# "All resources are being used for a network operation"



## Guitar Hero (Dec 13, 2005)

Can't watch live TV at all, not one station. I can watch recorded shows from today and before, though. I tried calling DirecTV and get the same message!!! What's goin on? How do I clear this?

Not that big of a deal, since I do want to watch my recorded shows at the moment. But, I need to know what's going on this is a problem for me if I'm done watching my recorded shows. I've been a DirecTV customer for over 15 years and have NEVER seen this message.

EDIT: Got it figured out. Didn't notice all 5 of my options to record shows were being used up at the time. It's now back to normal.


----------



## slice1900 (Feb 14, 2013)

That's a terrible error message, you'd think they'd work to improve their error messages for the savings in calls they'd get. How hard would it be to say something like "All 5 tuners in your Genie are currently in use for scheduled recordings or by clients viewing live TV. You can still watch recorded content in the meantime."


----------



## fleckrj (Sep 4, 2009)

I am convinced that the error messages and instruction manuals are written by people whose native language is not English.


----------



## TheRatPatrol (Oct 1, 2003)

Just curious but wouldn't you have noticed all 5 tuners were being used and 5 shows recording while viewing your play list?


----------



## peds48 (Jan 11, 2008)

Not to mention that screen comes on detailing what each client and/or Genie is doing...


----------

--------------------------------------------------

• Challenge 1
Using the forum thread about the DirecTV error message, answer:
(a) For how many years has Guitar Hero been a DirecTV customer?
(b) According to the edit, what was causing the message?
(c) In slice1900's suggested wording, what could the viewer still watch in the meantime?
• Challenge 2
Translate this sentence from the forum thread into Spanish: "I've been a DirecTV customer for over 15 years and have NEVER seen this message."

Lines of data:
--------------------------------------------------

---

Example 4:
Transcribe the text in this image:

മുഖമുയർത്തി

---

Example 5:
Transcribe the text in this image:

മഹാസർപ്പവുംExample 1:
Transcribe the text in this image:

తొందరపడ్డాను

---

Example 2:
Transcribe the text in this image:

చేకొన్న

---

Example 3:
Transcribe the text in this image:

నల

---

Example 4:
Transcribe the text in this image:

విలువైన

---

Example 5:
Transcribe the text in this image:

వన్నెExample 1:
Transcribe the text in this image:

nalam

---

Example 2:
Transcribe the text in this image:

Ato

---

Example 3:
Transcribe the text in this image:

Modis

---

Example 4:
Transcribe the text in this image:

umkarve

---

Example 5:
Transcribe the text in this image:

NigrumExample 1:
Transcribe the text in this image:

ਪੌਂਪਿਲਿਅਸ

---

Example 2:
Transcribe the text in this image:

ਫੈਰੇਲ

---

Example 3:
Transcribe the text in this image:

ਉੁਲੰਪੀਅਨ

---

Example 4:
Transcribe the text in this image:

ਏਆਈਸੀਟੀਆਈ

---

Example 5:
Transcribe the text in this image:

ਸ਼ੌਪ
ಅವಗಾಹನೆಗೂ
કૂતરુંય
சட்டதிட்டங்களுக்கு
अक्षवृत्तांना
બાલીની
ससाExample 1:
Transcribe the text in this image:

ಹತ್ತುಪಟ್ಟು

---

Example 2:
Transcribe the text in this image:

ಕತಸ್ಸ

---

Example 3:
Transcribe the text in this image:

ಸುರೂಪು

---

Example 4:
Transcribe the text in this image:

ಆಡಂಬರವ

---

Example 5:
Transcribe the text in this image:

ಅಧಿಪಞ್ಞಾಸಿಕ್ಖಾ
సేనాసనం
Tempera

--------------------------------------------------

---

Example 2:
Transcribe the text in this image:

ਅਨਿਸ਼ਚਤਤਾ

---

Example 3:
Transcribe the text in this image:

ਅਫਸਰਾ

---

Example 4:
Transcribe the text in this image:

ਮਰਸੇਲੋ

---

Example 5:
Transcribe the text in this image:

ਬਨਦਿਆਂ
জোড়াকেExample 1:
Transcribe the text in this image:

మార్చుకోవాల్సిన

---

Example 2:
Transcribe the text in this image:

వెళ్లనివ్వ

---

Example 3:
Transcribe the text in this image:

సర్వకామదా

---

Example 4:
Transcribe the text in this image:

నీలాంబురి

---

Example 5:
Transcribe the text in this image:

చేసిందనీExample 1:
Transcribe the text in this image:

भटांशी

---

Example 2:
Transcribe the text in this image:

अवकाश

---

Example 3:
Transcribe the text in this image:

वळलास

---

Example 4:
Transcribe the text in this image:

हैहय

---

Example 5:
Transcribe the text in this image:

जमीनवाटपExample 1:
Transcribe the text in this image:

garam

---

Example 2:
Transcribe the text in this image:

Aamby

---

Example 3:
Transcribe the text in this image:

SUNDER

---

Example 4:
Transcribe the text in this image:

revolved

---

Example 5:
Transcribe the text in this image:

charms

--------------------------------------------------

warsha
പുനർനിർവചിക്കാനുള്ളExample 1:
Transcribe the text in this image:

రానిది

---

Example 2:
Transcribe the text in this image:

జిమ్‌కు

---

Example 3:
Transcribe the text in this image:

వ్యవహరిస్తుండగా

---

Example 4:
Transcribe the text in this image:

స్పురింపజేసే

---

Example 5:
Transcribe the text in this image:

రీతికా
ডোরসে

--------------------------------------------------

• Task response 1
(a) Over 15 years.
(b) All 5 of Guitar Hero's options to record shows were being used up at the time.
(c) Recorded content.

• Task response 2
He sido cliente de DirecTV durante más de 15 años y NUNCA he visto este mensaje.